When: We visited in the late morning (around 11am), and found the church empty and quiet, save for two other tourists.


We spent our first Cusco evening in this part of the city, and we’re so glad we did because this turned out to be our favorite neighborhood! Boasting charmingly narrow streets, hipster coffee shops, trendy boutiques, old churches, delicious restaurants and amazing views of the city, San Blas is an incredibly unique part of Cusco. I highly recommend that you either stay or explore here.


When: I would advise roaming this area in the early morning. In the late morning to mid afternoon, it gets more crowded with both tourists and taxis. But any time you visit here will still be lovely.


Qorikancha was by far the most fascinating stop for us in Cusco. This was once the temple of the sun and the most important religious spot for the Incas, but was built over as the Santo Domingo church and convent for the Spanish. While the majority of this church looks European in design, some of the foundation is still the original Inca stonework.

In addition to the unique juxtaposition of architectural styles, Qorikancha has a beautiful outdoor garden that’s worth a look.


Cost: 15 soles (roughly $5 USD)

Open: 8:30am – 5:30pm

Where: Santo Domingo s/n, Cusco 08000, Peru

When: We went in the late afternoon, but found that they were just about to close and we had to rush through. Early morning would probably be the best time to visit here.

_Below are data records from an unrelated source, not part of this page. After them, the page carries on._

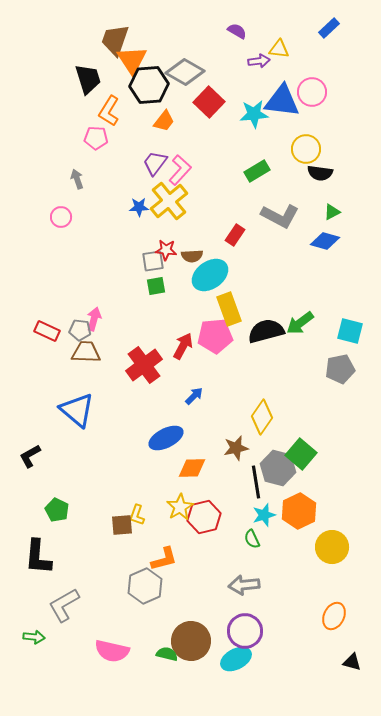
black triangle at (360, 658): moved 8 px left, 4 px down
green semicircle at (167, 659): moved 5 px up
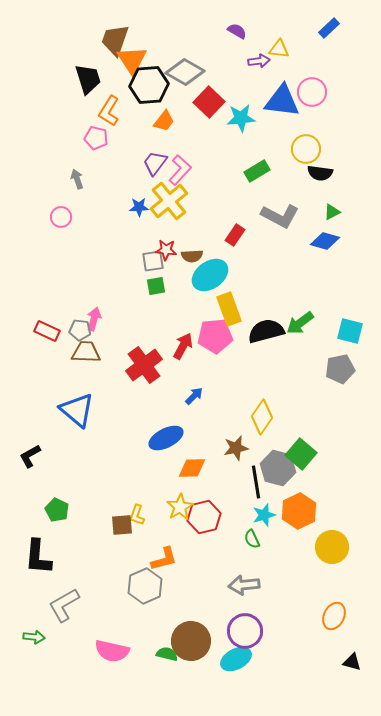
cyan star at (254, 114): moved 13 px left, 4 px down
pink pentagon at (96, 138): rotated 10 degrees clockwise
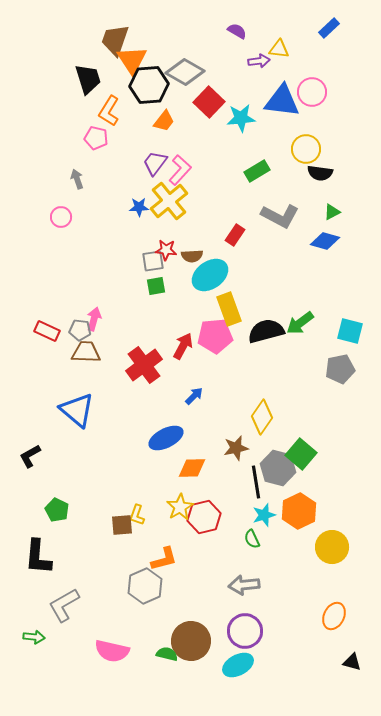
cyan ellipse at (236, 659): moved 2 px right, 6 px down
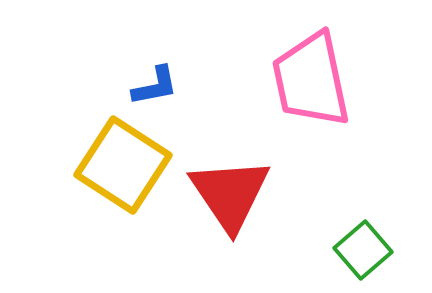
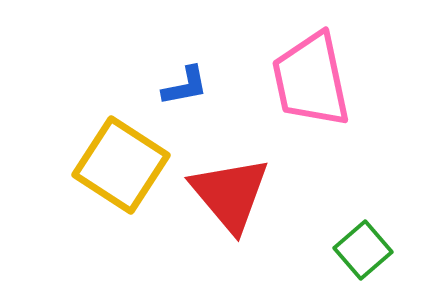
blue L-shape: moved 30 px right
yellow square: moved 2 px left
red triangle: rotated 6 degrees counterclockwise
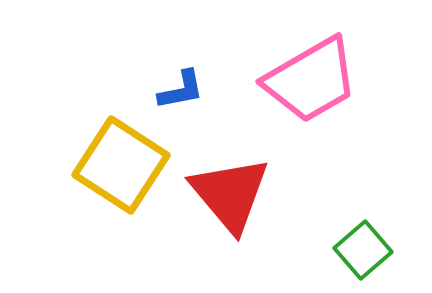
pink trapezoid: rotated 108 degrees counterclockwise
blue L-shape: moved 4 px left, 4 px down
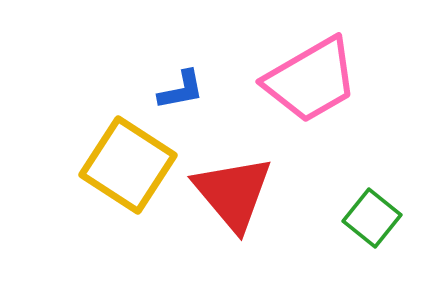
yellow square: moved 7 px right
red triangle: moved 3 px right, 1 px up
green square: moved 9 px right, 32 px up; rotated 10 degrees counterclockwise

This could have been lumped into the general San Blas bullet point as an aforementioned hipster coffee shop, but we went here multiple times and it felt cute enough to get its own paragraph. This café was one of our favorite spots for coffee, juice and snacks! And it has a beautiful view of the streets of San Blas.

Open: 8:15am – 7pm

Where: Atoqsayk’uchi, Cusco 08000, Peru

When: Whenever you’re on the street below, just look up and see whether the most ideal window seat overlooking the streets of San Blas is unoccupied. If nobody’s there, GO FOR IT!

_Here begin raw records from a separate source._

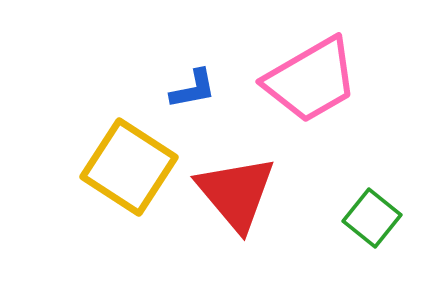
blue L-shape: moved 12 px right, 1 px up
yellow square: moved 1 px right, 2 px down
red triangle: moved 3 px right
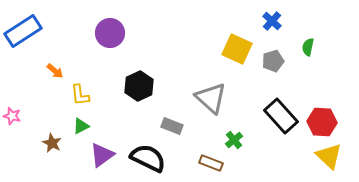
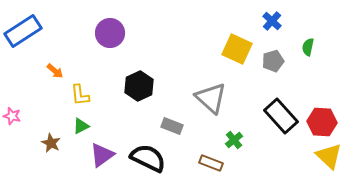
brown star: moved 1 px left
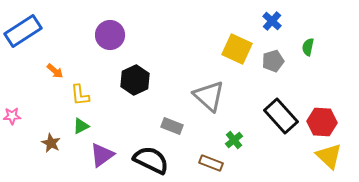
purple circle: moved 2 px down
black hexagon: moved 4 px left, 6 px up
gray triangle: moved 2 px left, 2 px up
pink star: rotated 18 degrees counterclockwise
black semicircle: moved 3 px right, 2 px down
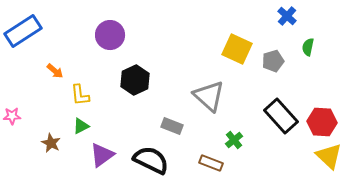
blue cross: moved 15 px right, 5 px up
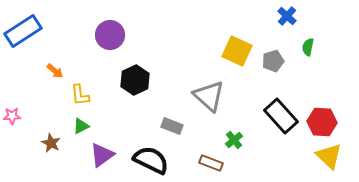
yellow square: moved 2 px down
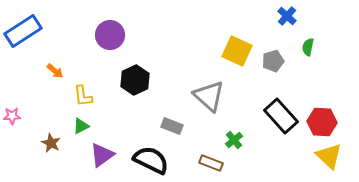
yellow L-shape: moved 3 px right, 1 px down
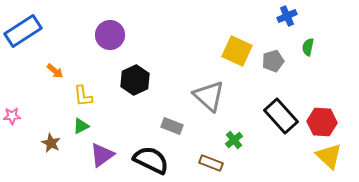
blue cross: rotated 24 degrees clockwise
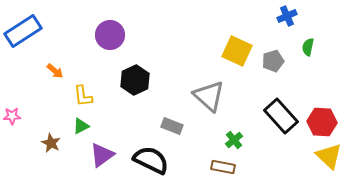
brown rectangle: moved 12 px right, 4 px down; rotated 10 degrees counterclockwise
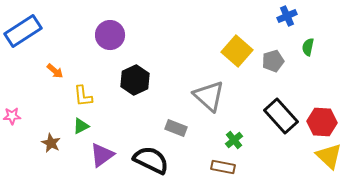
yellow square: rotated 16 degrees clockwise
gray rectangle: moved 4 px right, 2 px down
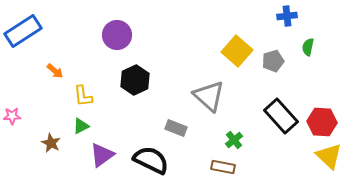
blue cross: rotated 18 degrees clockwise
purple circle: moved 7 px right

This stone is one of the most famous examples of Incan architecture, and is part of the wall for the Archbishop’s Palace in Cusco (a popular Moorish-style museum). Since the stone is on the outer wall, it’s worth walking by on your way from Plaza de Armas to the San Blas district.

NOTE: I am not near the actual specific 12-angled stone in this shot. It was too crowded, so I settled for this other wall spot. You know.

Where: Calle Hatunrumiyoc 480, Cusco 08000, Peru

When: As is evidenced by my photo NOT actually with the 12-angled stone, it gets very crowded in this alleyway midday. If you want to get a good look at the stone, I’d suggest early morning.


San Cristobal is another church located on a hillside overlooking the main square of Cusco. While it’s quite difficult to make the trek up if you’re not acclimated to the altitude yet, the views are really something spectacular. The bell tower in particular is a great vantage point!

Where: Resbalosa, Cusco 08000, Peru


This is one of the most vibrant markets in Cusco, and visiting will fill your eyes, ears and nostrils with so many different colors, sounds and smells. This is a fun place to peruse and could even be a one stop shop for food and souvenirs—as long as you have no issues with bartering!


Open: 9am – 6pm

Where: On Calle Santa Clara between Thupaq Amaru & Cascaparo


If I’m being honest, the only reason to stop by here is if you’re already headed to Saqsaywaman, since they’re a 5-10 minute walk from each other. The views are lovely looking down on Cusco, and it’s fun to see the 8-meters (26-feet) Cristo Blanco. However, it’s very difficult to take photos with him due to a fence that was put up around him.

(Fun fact—the statue was a gift from Palestinian Christians who sought refuge in Cusco after WWII!)

Cost: Free!

Open: 8am – 7pm (although I’m not sure how they’d moderate this since it’s on an open hilltop!)


1 thought on “The Ultimate Photo Guide to Cusco”

  1. This is such a wonderful post!! Love all of the details and your gorgeous photography!! Can’t wait to visit these places someday!!